A la raíz de la desigualdad social imperante en el Brasil está la concentración de tierras en manos de pocas familias o empresas. Tenemos la segunda mayor concentración de la propiedad hacendaria del planeta. Apenas el 2.8% del total de las propiedades rurales del país tienen más de 1000 ha y ocupan el 56.7% de las tierras cultivables. Los minifundios representan el 62.2% de los inmuebles rurales y sólo ocupan el 7.9% del área total -de acuerdo con el Atlas Hacendario del INCRA. Es como si el área conjunta de los estados de São Paulo y Paraná estuviera en manos de los 300 mayores propietarios rurales, mientras que 4.8 millones de familias sin tierra estén a la espera de tierra para sembrar.

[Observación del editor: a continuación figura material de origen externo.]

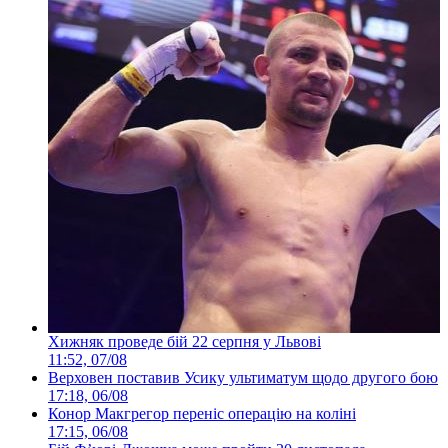
Хижняк проведе бій 22 серпня у Львові
11:52, 07/08
Верховен поставив Усику ультиматум щодо другого бою
17:18, 06/08
Конор Макгрегор переніс операцію на коліні
17:15, 06/08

La lógica económica que predomina en la política del gobierno insiste, con el pretexto de evitar la inflación, en elevar los intereses para favorecer al mercado financiero y no a los consumidores. Basta decir que el gobierno federal gastó en el 2008, con la deuda pública, el 30.57% del presupuesto de la Unión para lubricar la especulación financiera. Y solamente el 11.73% del presupuesto en salud (4.81%), educación (2.57%), asistencia social (3.08%), seguridad pública (0.59%), organización agraria (0.27%), gestión ambiental (0.16%), urbanismo (0.12), cultura (0.06%), saneamiento (0.05%) y vivienda (0.02%).

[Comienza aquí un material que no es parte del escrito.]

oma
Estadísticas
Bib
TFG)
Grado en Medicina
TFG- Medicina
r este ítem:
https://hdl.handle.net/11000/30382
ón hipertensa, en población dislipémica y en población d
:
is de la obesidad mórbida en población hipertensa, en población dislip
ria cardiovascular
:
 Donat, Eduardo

Quienes pagan más impuestos son los pobres. El 10% más pobre de la población destinan el 32.8% de sus pequeñas entradas al pago de impuestos, mientras que el 10% más rico, que disponen de mecanismo de exención tributaria, apenas pagan el 22.7% de sus ingresos.

El ciclo de la moderna economía política se cierra en un mundo autosuficiente, indiferente a cualquier consideración ética sobre  la vida humana y la preservación de la naturaleza. Los datos históricos y la miseria en que vive gran parte de la humanidad -dos tercios de la población mundial sobreviven por debajo de la línea de la pobreza, según la ONU-, cuestionan el rigor y la seriedad de dicha ciencia y la bondad de las políticas económicas orientadas más al crecimiento y a la acumulación de la riqueza que a un verdadero desarrollo sustentable.

Frei Betto es escritor, autor de “Calendario del poder”, entre otros libros.